As well as coping with sudden disability at such a young age, she also had to face her former boyfriend in court last month when he gave evidence claiming Ashleigh had jumped into the saddle without his mother’s permission. That evidence was rejected by the court.

Even so, Ashleigh insists she has no hard feelings towards him or his family.

‘It was awkward in court,’ she says. ‘We didn’t speak or even look at each other. It felt strange seeing him because we used to get along so well. I could see how nervous he was.

‘I’m sure it was hard for him. I don’t harbour any bad feelings towards his mum or his family. They would never have wanted this to happen to me. But it has happened and I have to deal with that.’

She is all too aware of negative attitudes towards ‘no-win, no fee’ legal claims. But she argues: ‘If your car was damaged in an accident because of someone else, you would want compensation. I have a lifetime of this ahead of me. If anything happens to my parents, I’ll be on my own.’

She points out that she offered to settle her case out of court for the maximum amount that Mrs Miller’s insurance company would pay under the terms of their ‘personal liability’ cover. Had that offer been accepted, then the Millers would not have had to pay a penny of their own money.

But the offer was turned down and following last week’s ruling Ashleigh may now be entitled to up to £3 million — potentially forcing the Millers to pay the extra out of their own pocket.

Ashleigh says that these figures are ‘in the hands of lawyers’, but that her intention was never to punish the family, only to make provision for herself.

Ultimately, Judge Graham Wood QC ruled that Mrs Miller made a ‘serious error of judgment in acquiring an unsuitable horse at the early stages of her riding hobby’. There was a breach in duty of care in allowing Ashleigh to ride such a horse. This breach was the cause of her accident.

The exact amount of compensation Ashleigh will receive will be decided at a later date.

In the wake of the case, the British Horse Society says it has been inundated with calls from owners concerned about insurance. ‘This is a tragic accident and it highlights some key elements that all riders should be reminded of,’ says the charity’s membership director Emma Day.

‘We would always advise that when you lend your horse to other riders that they are both competent and have the right insurance in order to protect both the owner and the rider.’

Guy Prest, managing director of specialist equine insurers KBIS, said he would be reviewing the level of cover his company offers in light of the case. ‘It’s very rare to have a claim of this type,’ he said.

Ashleigh Harris with mother Jacqui. Ashleigh believes that the money she receives will help her move on with her life

‘The vast majority are people claiming their car was kicked by a horse, for example.

‘But these things are very sad when they happen and you need to be as covered as possible.

‘There’s been a change in the way these kind of claims are settled, too. Often there isn’t just one payment, but if the needs of someone disabled in an accident change later on in life, they may even come back for more.
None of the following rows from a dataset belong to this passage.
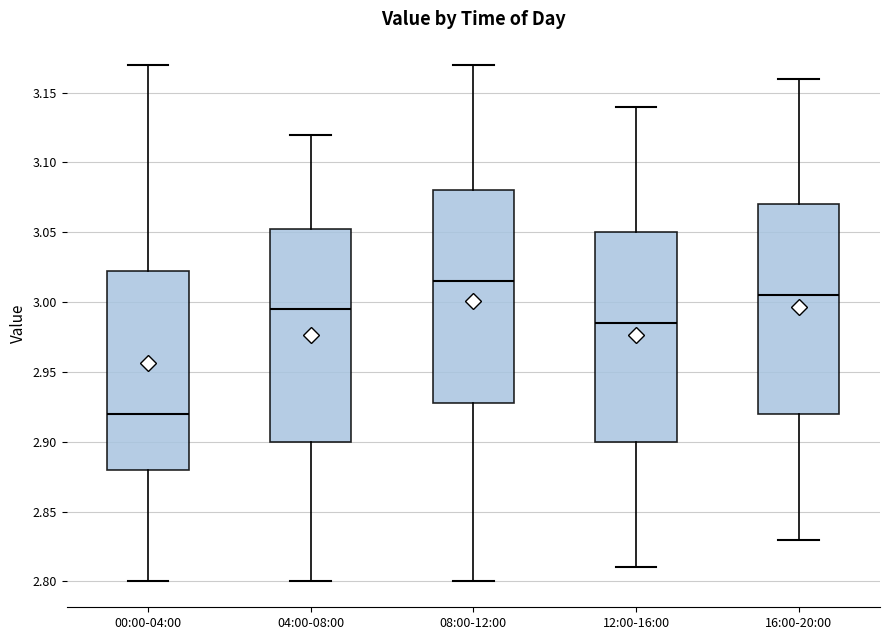

Which box's median line is the lowest?

00:00-04:00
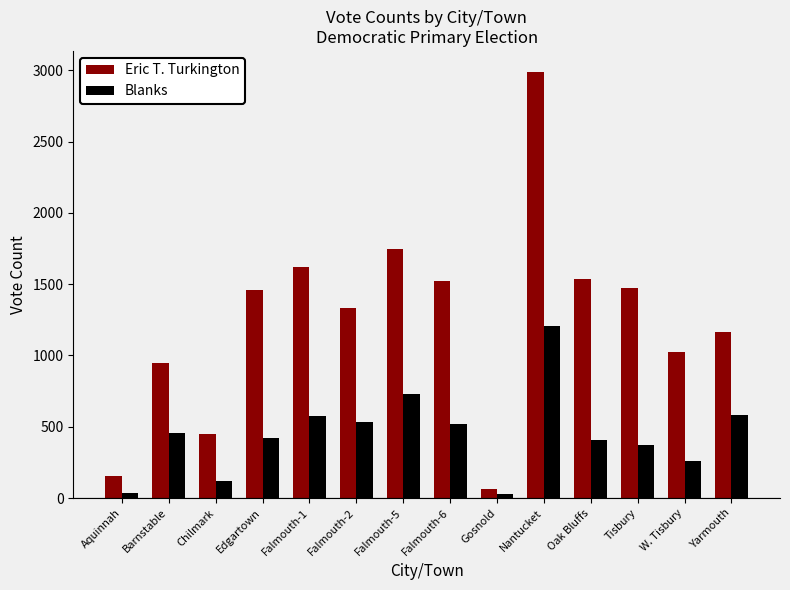

Rank the series at Barnstable from highest to lowest value.

Eric T. Turkington, Blanks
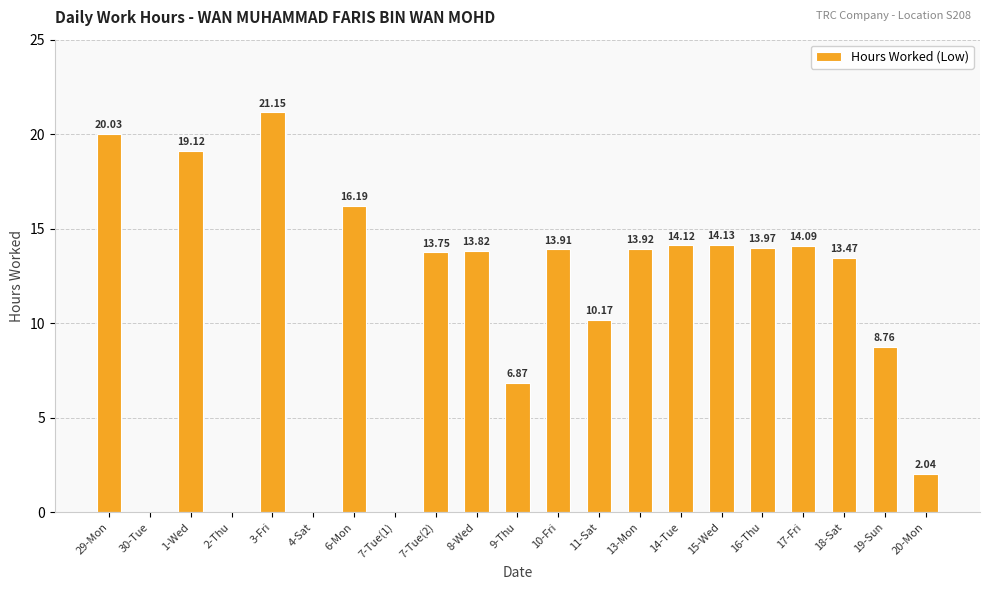

Are the bars horizontal?

No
‘It’s vital that people make sure they are adequately insured and people need to think very carefully about letting other people ride their horse.’
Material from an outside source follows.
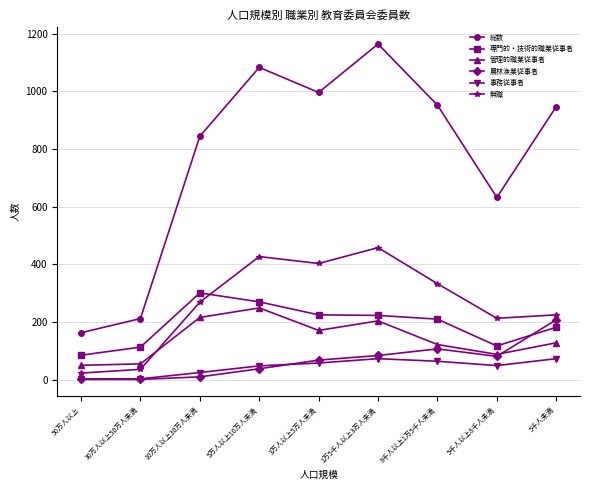

Between 5万人以上10万人未満 and 3万人以上5万人未満, which series saw the biggest shift?

総数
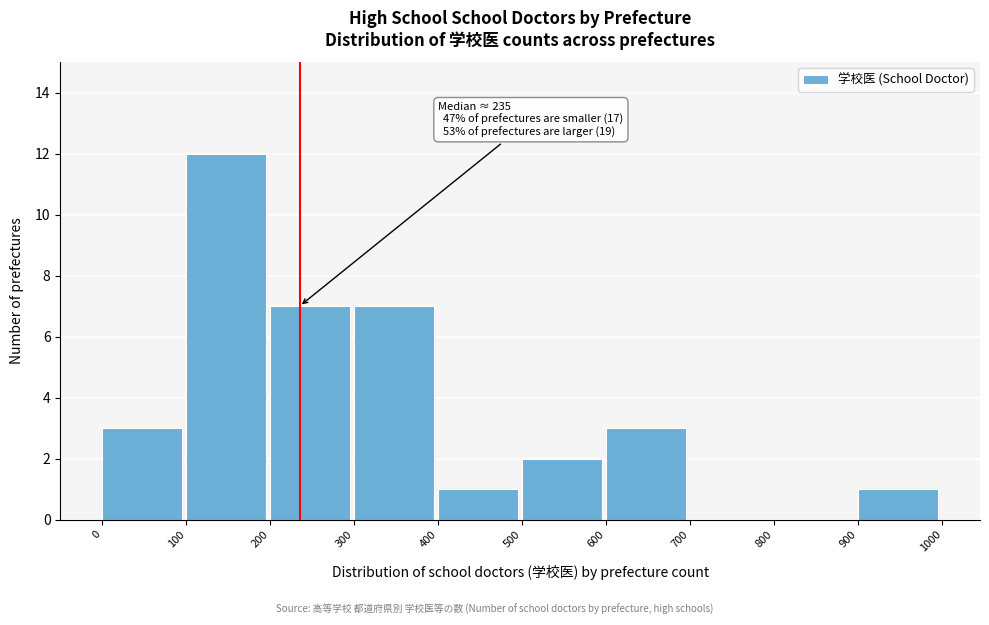

Over which range of the x-axis is the bar tallest?

100 to 200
Ashleigh believes that the money she receives will help her move on with her life.

She is already an ambassador for the spinal cord charity Back Up after training to teach disabled youngsters how to use wheelchairs, and this year participated in a fashion show that raised over £50,000.

She appeared on Children In Need in 2015 and won the Inspirational Achievement for Young People Award at the 2016 Spinal Injuries Association Awards.
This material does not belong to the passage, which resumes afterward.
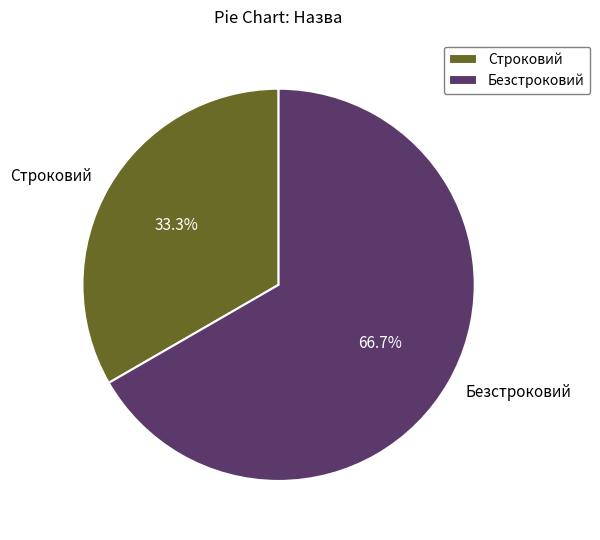

Which slice is the largest?

Безстроковий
She briefly rode a horse again a couple of years after her accident when her uncle lifted her into the saddle, although she is no longer able to ride regularly. Her pony Beauty is now cared for by her family at nearby stables.

‘It’s not the riding I miss so much as being part of a community,’ she says. ‘I liked feeling that I belonged to that.’

Poignantly, her new purpose-built downstairs bedroom looks out over stables, a constant reminder of what she has lost.

‘I wish it hadn’t happened, but it did happen,’ she says.

‘I’m sure the Millers wished it hadn’t happened as well. I hope they understand why I had to do this. I am going to have to live with this for the rest of my life.’